Como não cair nessa armadilha:
- Classifique o produto pelo mecanismo de ação principal, não pelo nome comercial
- Exija identificação de espécie e cepa — produto com “spp.” genérico sem mais informação não oferece transparência técnica
- Defina o problema antes de escolher o produto — qual patógeno, qual praga, qual nematoide, qual estresse
- Avalie resultado pelo critério correto para cada grupo — tempo, métrica e parâmetro de sucesso são diferentes entre grupos
- Exija dados de eficácia em ensaios conduzidos em condições brasileiras — resultados de outros países e outros biomas podem não se traduzir para a sua realidade
10. Conclusão
O mercado de biológicos chegou para ficar — e vai crescer ainda mais nos próximos anos, impulsionado por regulação, demanda de mercado e avanços na pesquisa agronômica. O técnico que domina os grupos, os mecanismos e as condições de uso de cada categoria tem uma vantagem competitiva real no mercado.

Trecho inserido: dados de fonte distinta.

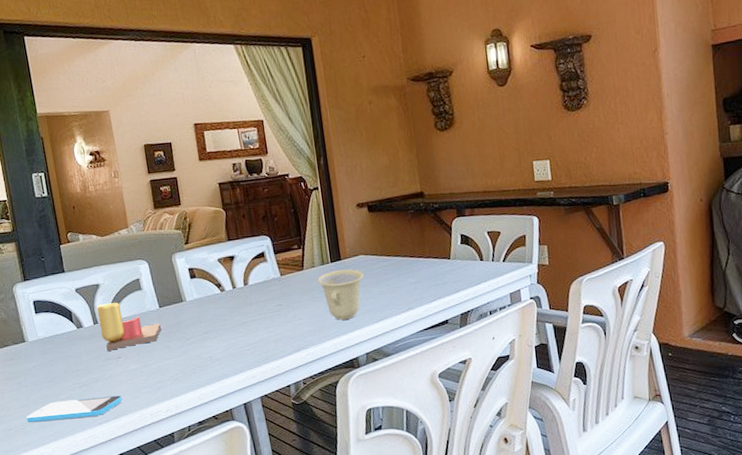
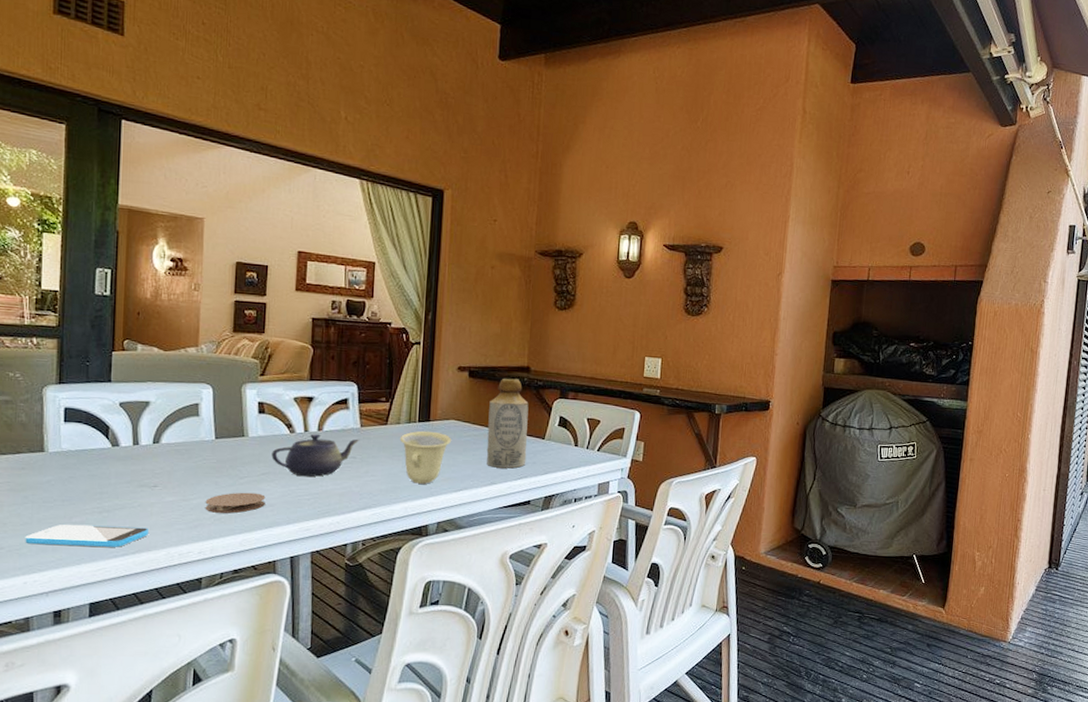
candle: present [96,302,162,352] -> none [139,423,214,478]
coaster: none [162,350,213,374] -> present [205,492,266,514]
teapot: none [209,287,283,330] -> present [271,433,360,477]
bottle: none [392,205,437,294] -> present [486,378,529,469]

Os cinco grupos revisados neste artigo em uma frase cada:
- Inoculante → contrata o microrganismo que trabalha pela planta
- Bioestimulante → ativa o que a planta já tem capacidade de fazer
- Biofungicida → suprime o fungo patogênico por múltiplos mecanismos
- Bionematicida → reduz a população de nematoides ao longo das safras
- Bioinseticida → elimina o inseto-praga por infecção, toxina ou colonização
Cinco grupos. Cinco objetivos. Cinco critérios de avaliação.
O técnico que sabe disso não recomenda biológico — ele recomenda a ferramenta certa para o problema certo, no momento certo.